Divide complex skills into smaller chunks
Recognizing that there is a point at which cognitive overload impairs learning, the clinician should divide a task into manageable parts.(5) Each part, in turn, should be further parsed into several sequential steps.(5) Ideally, there should be no more than nine steps in any single teaching session such that multiple sessions may be necessary for a given complex task.(5) For an incision and drainage, for example, it may be helpful to break down the task into three parts: preparation (i.e., gathering materials and supplies, positioning the patient, preparing the sterile field, anesthetizing the area of interest, etc.), I & D (i.e., performing the incision, drainage of the abscess, addressing areas of loculation or fistulae), and conclusion (i.e., packing the area with gauze, taking a wound culture, dressing the wound, addressing antimicrobial therapy and pain management, etc.). Fractionating the task into several parts, each with discrete steps, allows the learner to minimize a steep learning curve and the cognitive demands on working memory.(5)
Assess learner’s existing knowledge and skill level
Another helpful clinician pre-work task is to assess a learner’s existing knowledge and skill level.(5) It is important that this be done prior to teaching a clinical skill as it will benefit both learner and educator in maximizing useful educational time and avoid repetition and potential cognitive dissociation from the task.(5) As an example, a senior resident trainee will enter the educational environment with more background and experience than a first-year medical student. Taking the time to describe to the resident the reasons for chest tube insertion or central line placement may not enhance their educational experience, whereas this may be critical for a novice student to understand.
Learner Feedback
Error correction—both during the rehearsal and execution stages of learning—is essential for skills acquisition.(5) Immediate error correction allows learners to reinforce knowledge and prevent an incorrectly learned skill to be practiced and stored in long term memory.(5)
Finally, feedback is one of the most influential teaching practices in learning motor skills.(5) This differs from error correction, which is intended to redirect processes that, if learned incorrectly, can lead to morbidity and mortality. Feedback about errors that may not necessarily affect outcome for the patient, such as not recapping a needle, may be deferred until the completion of the procedure.(5)
Pendleton provides a feedback model that is especially useful as it encourages learner self-reflection.(7) This method incorporates the perspectives of both learner and educator: first, ask the learner what went well; second, tell the learner what went well; third, ask the learner what could be improved; and finally, tell the learner what could be improved. Progressive iterations of skill practice and feedback can greatly aid in motor skills learning. ■
References
(1) Fitts PM. Factors in complex skill training. In Glaser R (ed) Training Research and Education. University of Pittsburg Press; 1962. Pp. 177-197.
(2) Fitts PM, Posner MI. Human performance. Brooks/Cole; 1967.
(3) Walker M, Peyton JWR. Teaching in theatre. In Peyton JWR (ed). Teaching and learning in medical practice. Manticore Europe Limited; 1998. pp. 171-80.
(4) Wang T, et al. An education theory-based method to teach a procedural skill. Arch Dermatol. 2004;140:1357-61.

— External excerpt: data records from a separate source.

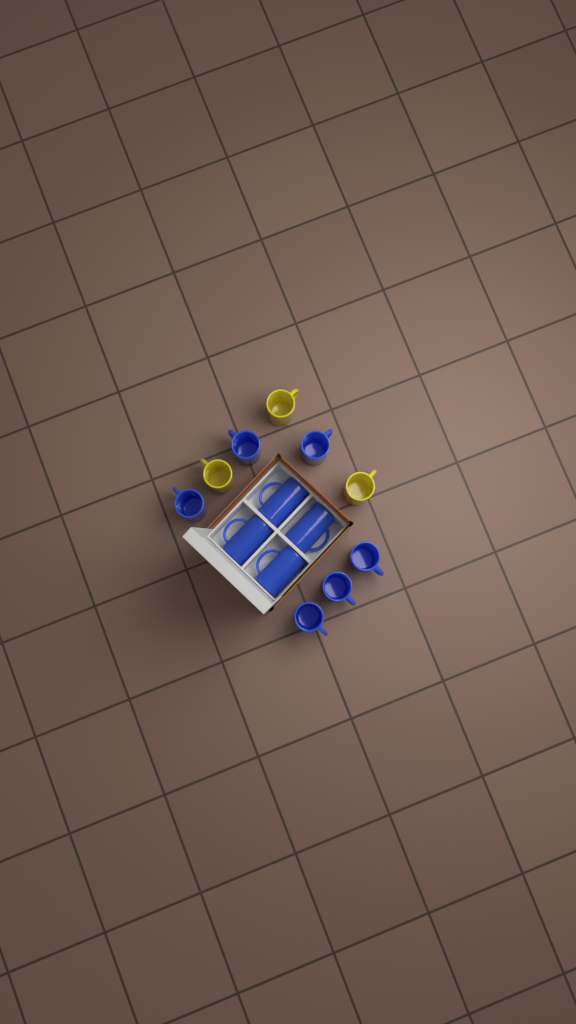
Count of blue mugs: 10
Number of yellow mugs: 3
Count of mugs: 13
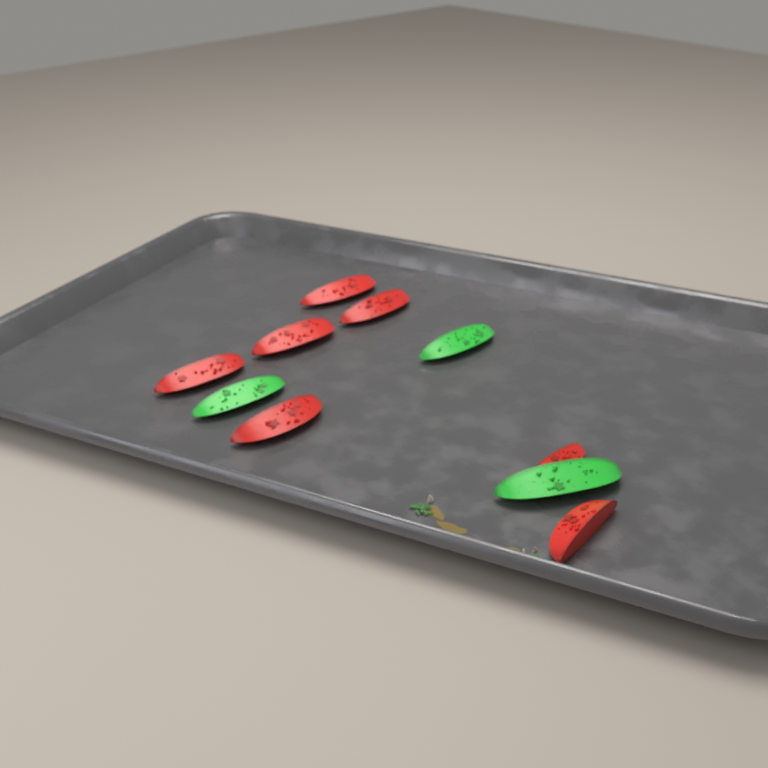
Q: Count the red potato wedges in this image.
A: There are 7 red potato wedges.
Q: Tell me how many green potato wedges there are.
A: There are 3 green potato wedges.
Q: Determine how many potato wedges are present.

(5) Nicholls D, Sweet L, Muller A, Hyett J. Teaching psychomotor skills in the twenty-first century: Revisiting and reviewing instructional approaches through the lens of contemporary literature. Med Teach. 2016; 38(10):1056-63.
(6) Krautter M, et al. Effects of Peyton’s Four-Step Approach on Objective Performance Measures in Technical Skills Training: A Controlled Trial. Teach Learn Med. 2011;23(3):244-50.
(7) Pendleton D, Schofield T, Tate P, Havelock P. The consultation: an approach to learning and teaching. Oxford University Press; 1984.